Not always successfully.

Sometimes this is simply a question of the visuals presented on the page not working as well as the ones in my head. Movies are subject to this as well, and I could list a few that failed to live up. (So too television shows - I like Joe Mantegna as an actor, but he was just not Robert Parker's Spenser in those A&E movies. Robert Urich is a different story.) I recently picked up a comic version of one of my favorite King short stories, N., which is a somewhat Lovecraftian homage that was for me genuinely creepy. Some of that was simply having come upon empty country fields - none with odd stone circles, thankfully - when I've been out and about, and appreciating the sometimes inherently spooky quality those places have.

The comic didn't convey that same atmosphere, and it was simply a clash between what I had in my head for the story, and what the artist put on the page. Sometimes the imagination works better when it has less to go on, even a normally visually-oriented imagination like mine. The stone circle on the page, and the field, and everything else, just didn't match up what was in my head, and the result lost all of the creepiness I'd felt reading the short story.

Other times they can be a disappointment because they simply rehash old material. Another series given the comic treatment was King's Dark Tower books. I was at first ecstatic, because here was a world where I thought there should be lots of potential. King wouldn't be writing them, but he had signed off on them, and here was a chance to learn more about that world. Alas, they lost me after the first two issues, in part because rather than do something brand new, they started by retelling a story already told in the books (specifically the events of Wizard and Glass) and so they lost the advantage of starting fresh.
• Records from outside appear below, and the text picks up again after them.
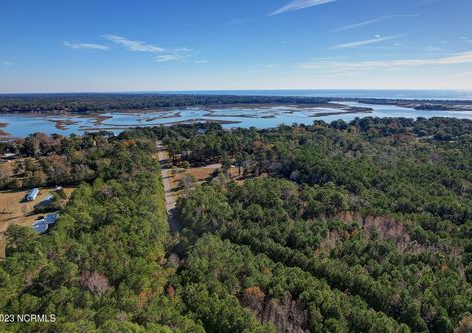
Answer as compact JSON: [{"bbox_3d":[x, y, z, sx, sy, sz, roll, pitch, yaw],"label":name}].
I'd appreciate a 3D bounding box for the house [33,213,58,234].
[{"bbox_3d":[-128.005,38.568,207.811,10.000,5.000,25.000,-4,15,-13],"label":"house"}]

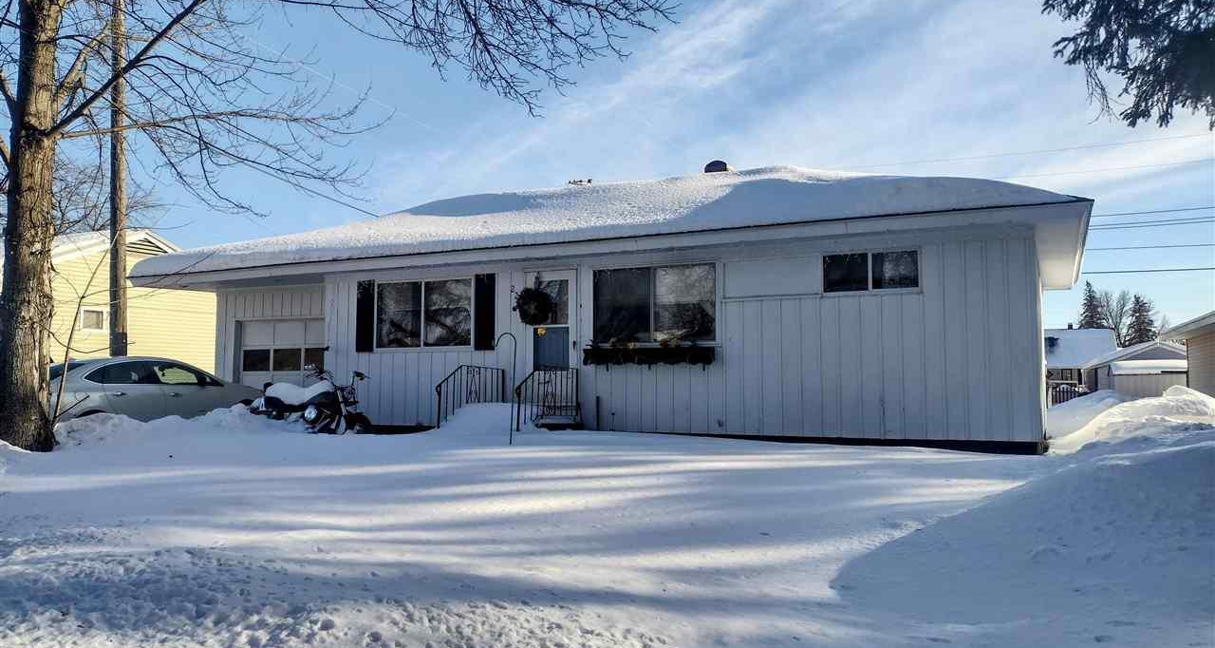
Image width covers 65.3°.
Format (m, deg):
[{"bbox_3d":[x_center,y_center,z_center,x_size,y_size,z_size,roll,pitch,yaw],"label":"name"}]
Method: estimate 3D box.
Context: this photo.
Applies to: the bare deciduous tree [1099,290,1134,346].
[{"bbox_3d":[47.207,2.169,87.579,4.600,11.000,4.600,-2,-5,25],"label":"bare deciduous tree"}]

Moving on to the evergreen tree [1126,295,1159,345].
[{"bbox_3d":[49.498,2.433,87.599,4.200,10.400,4.200,-2,-5,25],"label":"evergreen tree"}]

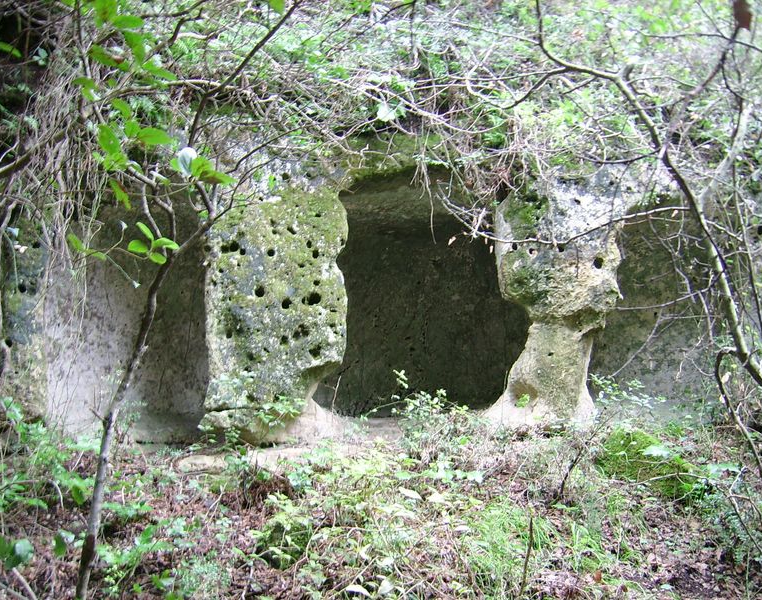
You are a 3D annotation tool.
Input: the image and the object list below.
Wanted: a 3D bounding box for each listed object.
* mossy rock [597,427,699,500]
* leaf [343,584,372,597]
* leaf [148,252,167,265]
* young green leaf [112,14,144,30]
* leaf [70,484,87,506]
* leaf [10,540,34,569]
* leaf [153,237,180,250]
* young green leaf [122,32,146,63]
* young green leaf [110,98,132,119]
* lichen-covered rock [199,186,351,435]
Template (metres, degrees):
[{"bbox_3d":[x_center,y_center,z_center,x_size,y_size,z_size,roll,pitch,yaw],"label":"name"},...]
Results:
[{"bbox_3d":[1.697,1.041,5.150,0.630,0.420,0.500,-1,-3,14],"label":"mossy rock"},{"bbox_3d":[-0.094,1.167,3.250,0.113,0.048,0.060,0,-2,0],"label":"leaf"},{"bbox_3d":[-0.882,-0.164,3.200,0.085,0.018,0.048,27,51,24],"label":"leaf"},{"bbox_3d":[-0.783,-0.858,2.500,0.099,0.049,0.045,0,-2,0],"label":"young green leaf"},{"bbox_3d":[-1.533,0.988,4.100,0.060,0.105,0.020,-15,-21,-12],"label":"leaf"},{"bbox_3d":[-1.330,0.940,3.000,0.082,0.111,0.050,0,-2,0],"label":"leaf"},{"bbox_3d":[-0.849,-0.222,3.200,0.105,0.022,0.050,13,42,10],"label":"leaf"},{"bbox_3d":[-0.762,-0.783,2.500,0.068,0.099,0.040,0,-2,0],"label":"young green leaf"},{"bbox_3d":[-0.977,-0.722,3.050,0.100,0.050,0.018,35,-46,1],"label":"young green leaf"},{"bbox_3d":[-0.856,0.108,6.500,1.120,1.970,0.800,0,-3,0],"label":"lichen-covered rock"}]

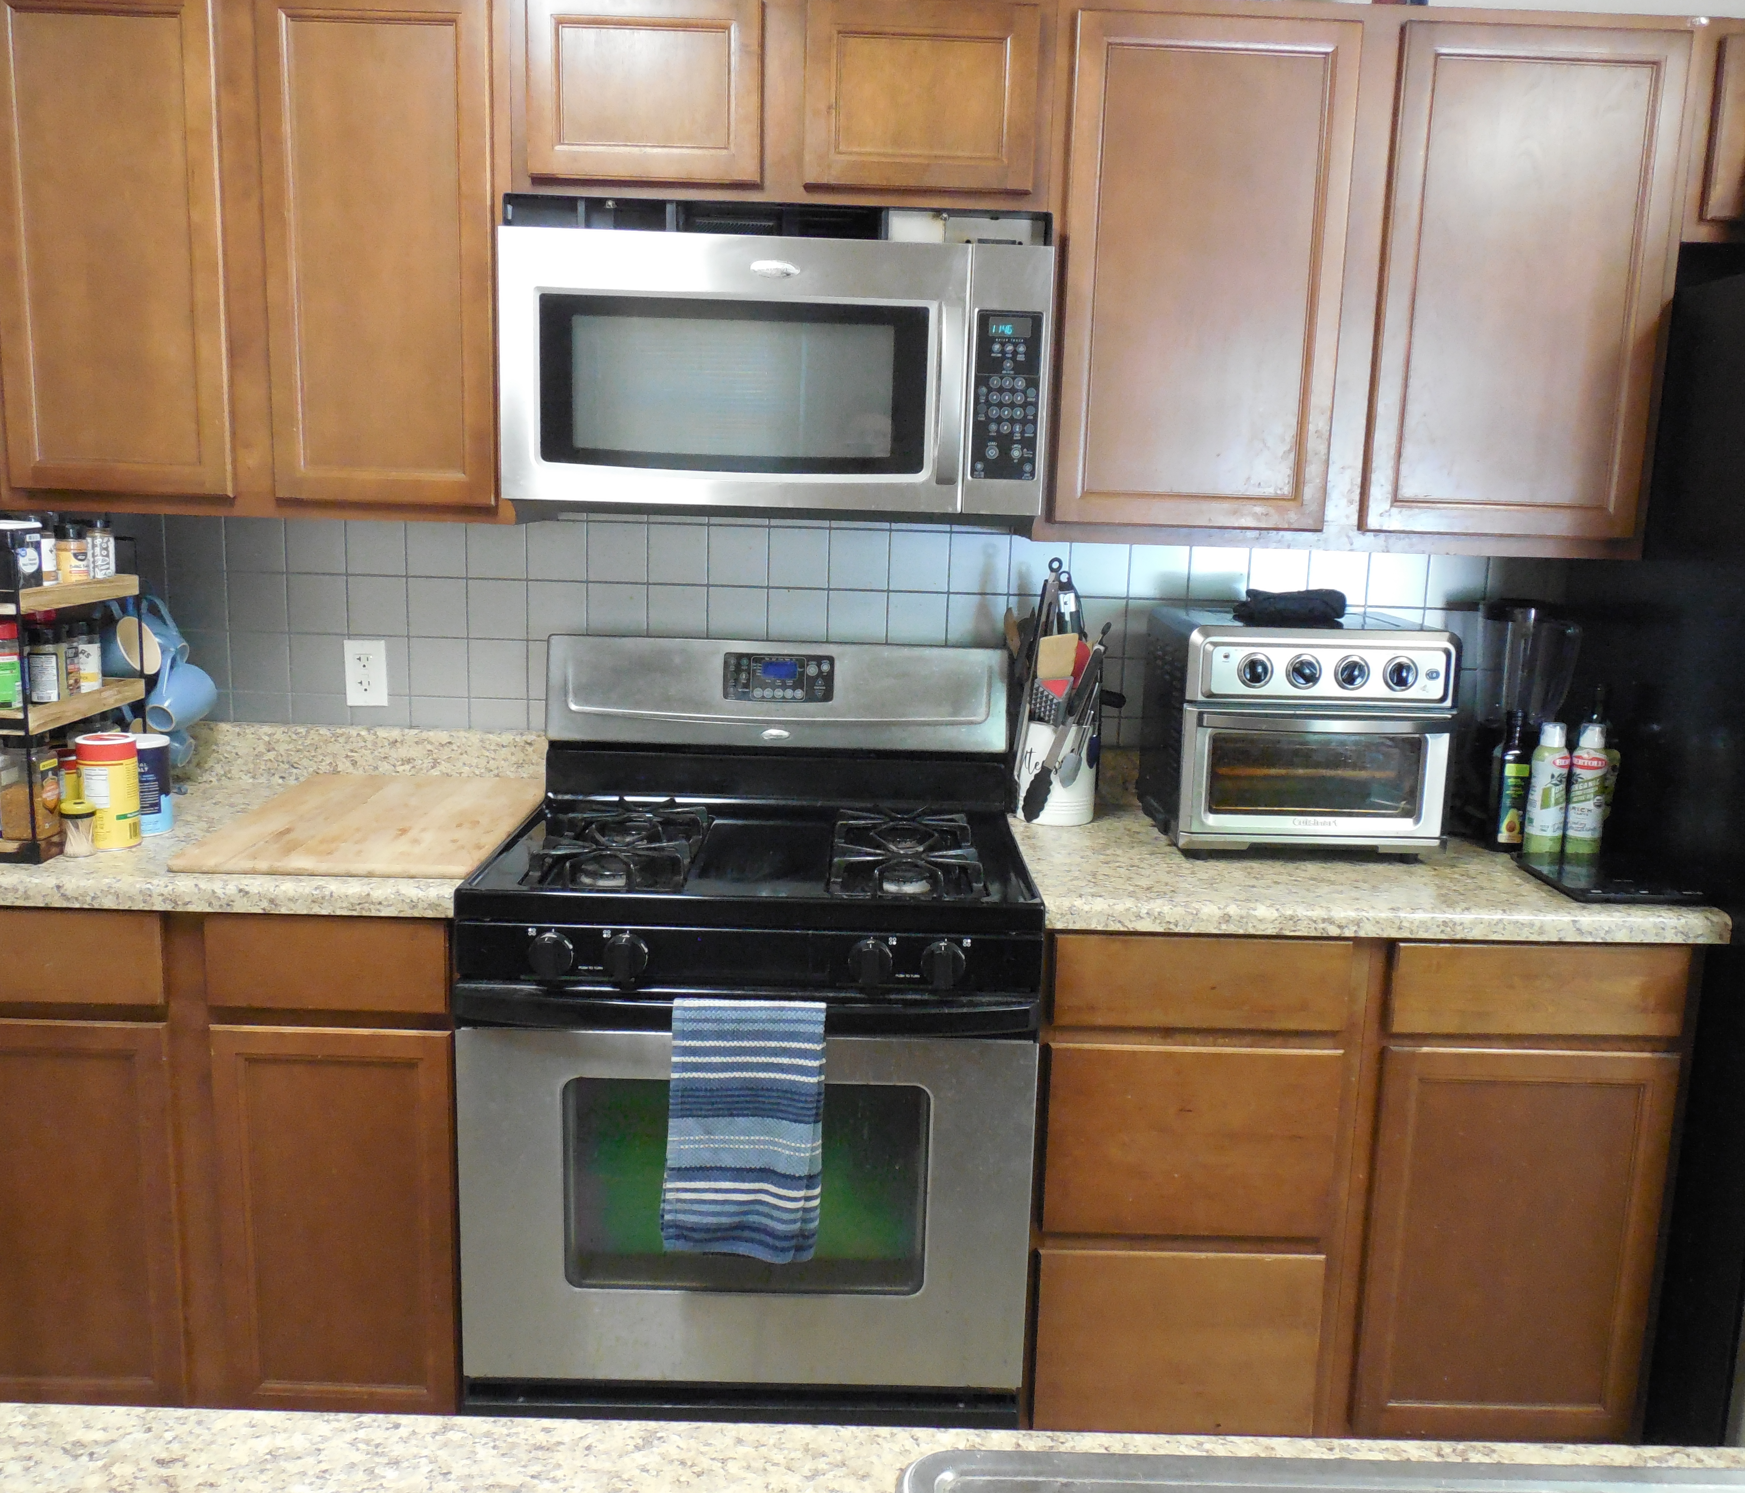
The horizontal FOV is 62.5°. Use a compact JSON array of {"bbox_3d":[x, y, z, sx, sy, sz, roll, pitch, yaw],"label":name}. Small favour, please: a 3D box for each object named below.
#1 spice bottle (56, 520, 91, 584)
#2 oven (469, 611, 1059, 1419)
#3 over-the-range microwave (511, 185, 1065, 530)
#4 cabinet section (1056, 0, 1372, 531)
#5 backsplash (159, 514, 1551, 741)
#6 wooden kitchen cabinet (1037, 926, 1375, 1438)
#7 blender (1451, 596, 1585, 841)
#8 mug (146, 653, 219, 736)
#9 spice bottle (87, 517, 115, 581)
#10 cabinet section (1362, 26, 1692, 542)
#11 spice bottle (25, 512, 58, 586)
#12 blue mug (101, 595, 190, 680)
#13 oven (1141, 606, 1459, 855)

The logistics behind that decision have become apparent now that they've moved on to their next installment in the DT comic series, which is a brand new story, the events of which were set in motion by the events in W&G. So if you were a new reader, you need to read W&G first, but... I wasn't. As I suspect a lot of fans out there were not. And I also suspect I was not the only one disappointed by the retread.

(I have not, as yet, picked up the new DT comic series, though it's on the list of things to get around to reading.)

There might also be retreads that I might actually want to read, were it not for the sloppy artwork. Marvel is retelling the early Anita Blake stories in comic form, and I was looking forward to rereading those in that form, until I realized all the characters in the comic looked almost exactly alike. It was nigh impossible to tell who was who, aside from the lead heroine. Which is a drawback to any medium that relies on the visuals - if they're not of the same caliber as the story, it's going to detract from the end result. (Vice versa, too, of course.)

There are also those comics that were really good, and innovative, even though they were based on source material from movies or films.... that then got trashed and made irrelevant by the continuation of the movies or television series. The Star Wars comics come to mind, and that's a whole other series of rantings from me, especially in the wake of the last set of movies. This particular gripe is also why I generally don't read any of the fiction set in any of the sci-fi universes (Star Wars/Trek in particular). The movies or television shows are regarded as canon, and it's too easy to follow a certain set of events only to find out they "didn't happen." This takes some of the joy out of it for me.

None of which means I'm going to stop reading comics, as even those based on original stories can be just as disappointing. (Yes, yet another rant there. Especially regarding my beloved Spider-Man.) It just means I have to learn to temper my hopes sometimes, and realize that for some stories, I'm going to be better off with the original.